Interacting With a Long PDFs With Langchain, Pinecone and GPT-4

OpenAI’s new GPT-4 api to ‘chat’ with a 56-page PDF document based on a real supreme court legal case.

OpenAI recently announced GPT-4 (it’s most powerful AI) that can process up to 25,000 words – about eight times as many as GPT-3 – process images and handle much more nuanced instructions than GPT-3.5.

You’ll learn how to use LangChain (a framework that makes it easier to assemble the components to build a chatbot) and Pinecone – a ‘vectorstore’ to store your documents in number ‘vectors’. You’ll also learn how to create a frontend chat interface to display the results alongside source documents.

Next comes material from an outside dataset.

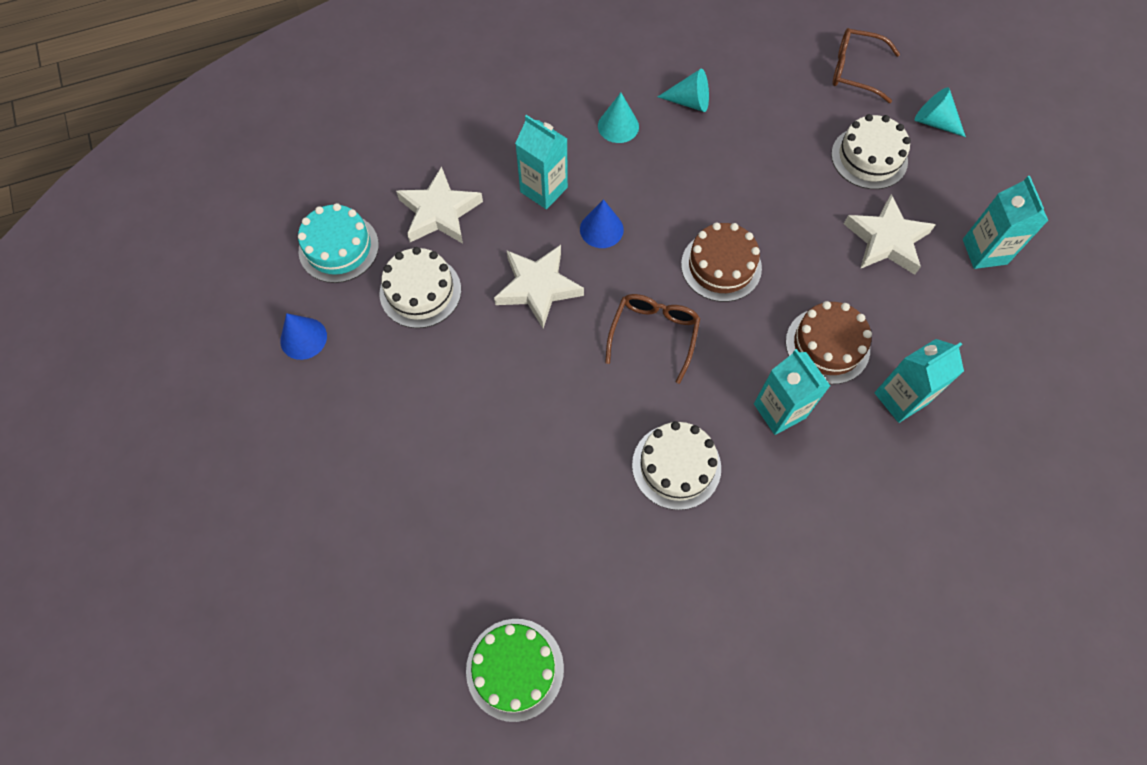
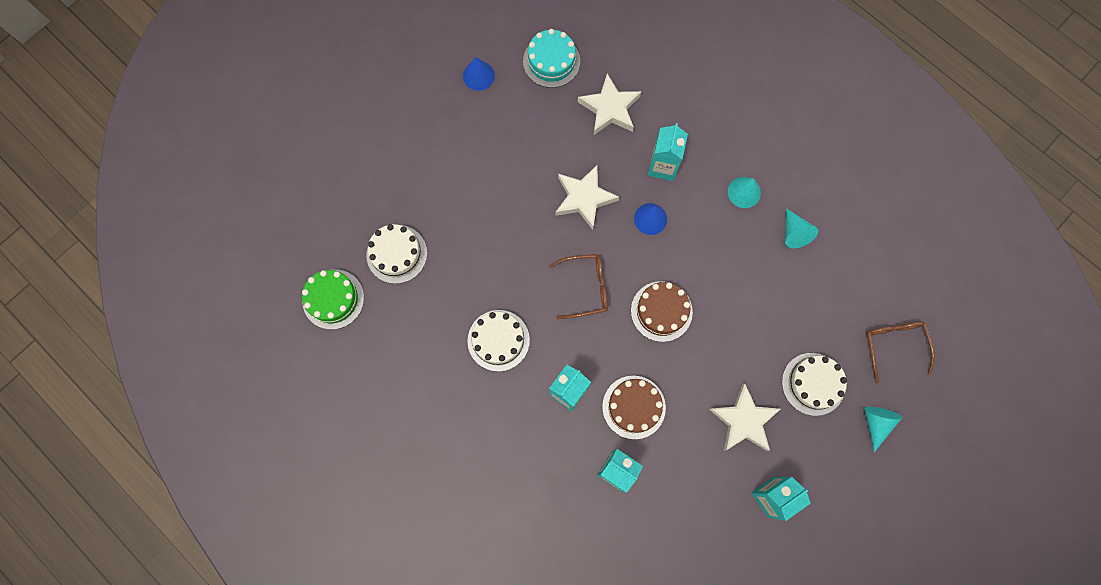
camera: 65 degrees right, 10 degrees up
(420, 291) = (545, 127): white cake -> white cake (396, 254)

A similar process can be applied to other usecases you want to build a chatbot for: PDF’s, websites, excel, or other file formats.

There is a Langchain cookbook that goes through how to use the components.

0:00 – Introduction
1:12 – Conceptual Docs
1:54 – Cookbook introduction
2:27 – What is LangChain?
5:10 – Schema (Text, Messages, Documents)
8:54 – Models (Language, Chat, Embeddings)
12:03 – Prompts (Template, Examples, Output Parse)
20:45 – Indexes (Loaders, Splitters, Retrievers, Vectorstores)
26:39 – Memory (Chat History)
28:12 – Chains (Simple, Summarize)
32:52 – Agents (Toolkits, Agents)

Some are not impressed with Langchain. It is just automating tasks which sysadmins have many ways to do. However, Langchain is quite easy to get going with GPT-4 and a lot of people are using Langchain and Pinecone.